• PROBLEM TO SOLVE:
Copy out, word for word, the lines of the entries below that run from the line containing "Which series reaches" through the end of the entries, with both ends included.

• MATERIAL FOR THE TASK:
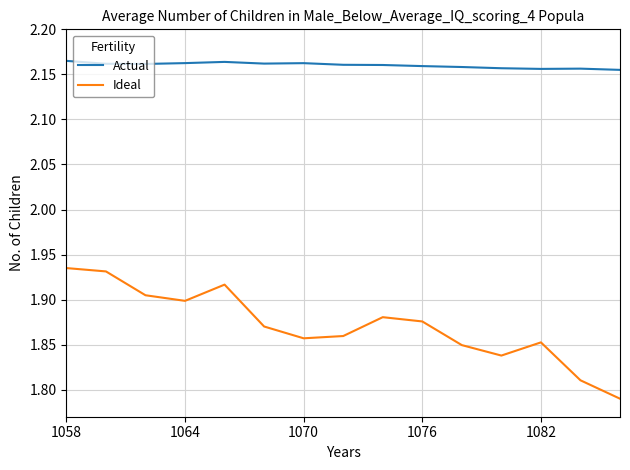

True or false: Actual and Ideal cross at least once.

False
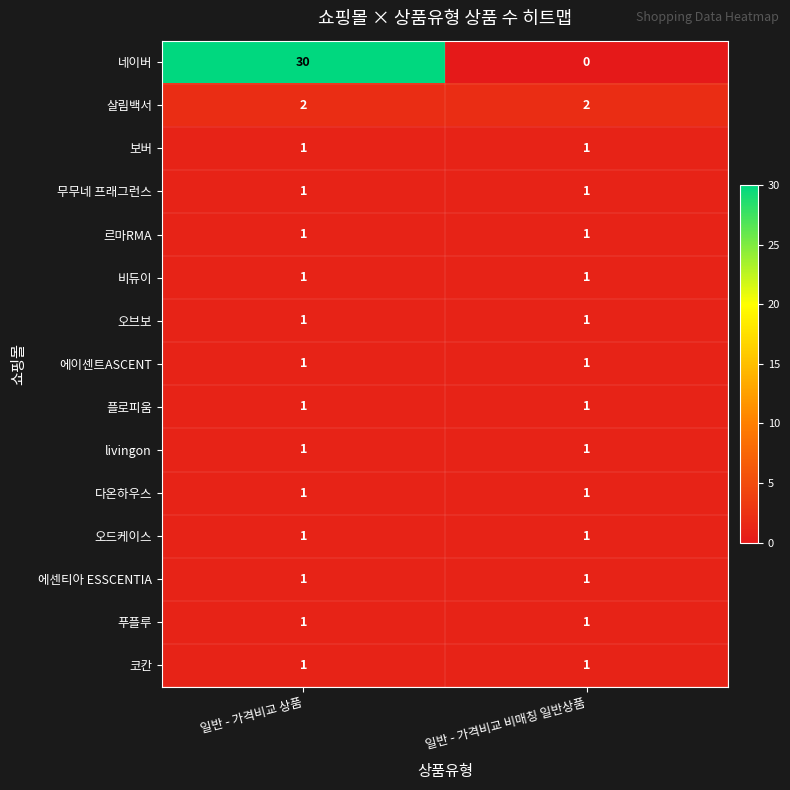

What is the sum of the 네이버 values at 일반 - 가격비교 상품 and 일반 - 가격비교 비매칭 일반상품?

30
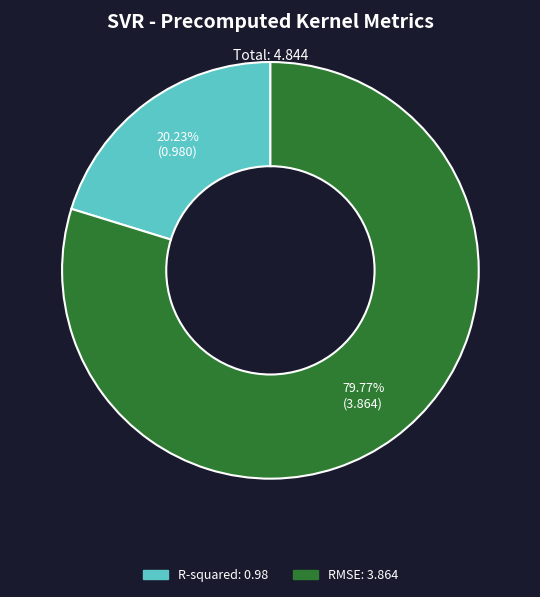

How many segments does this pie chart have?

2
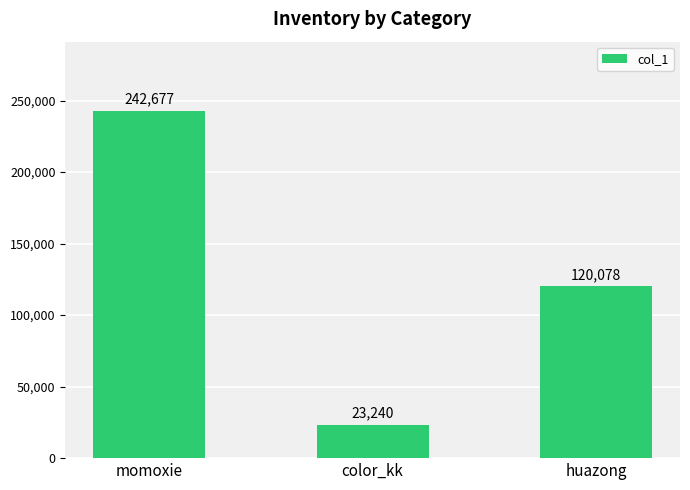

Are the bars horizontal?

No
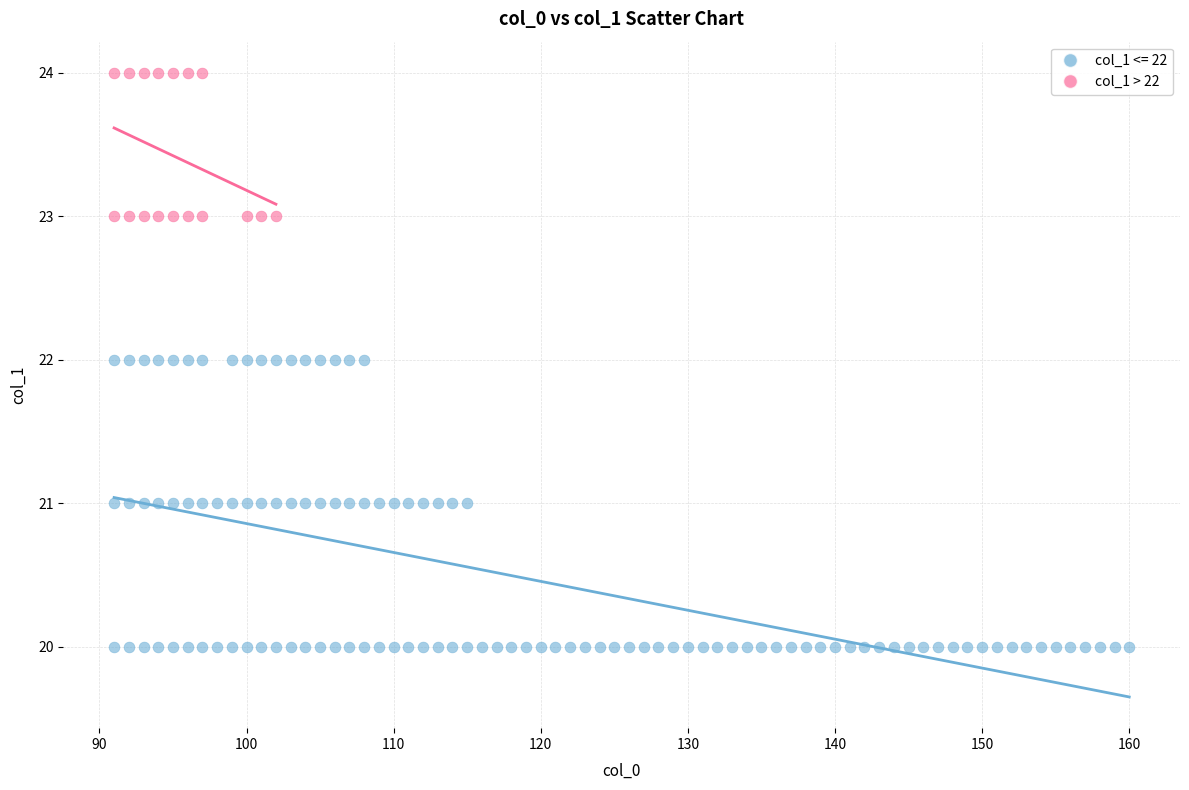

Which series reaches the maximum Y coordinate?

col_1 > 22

• RESPONSE:
Which series reaches the maximum Y coordinate?

col_1 > 22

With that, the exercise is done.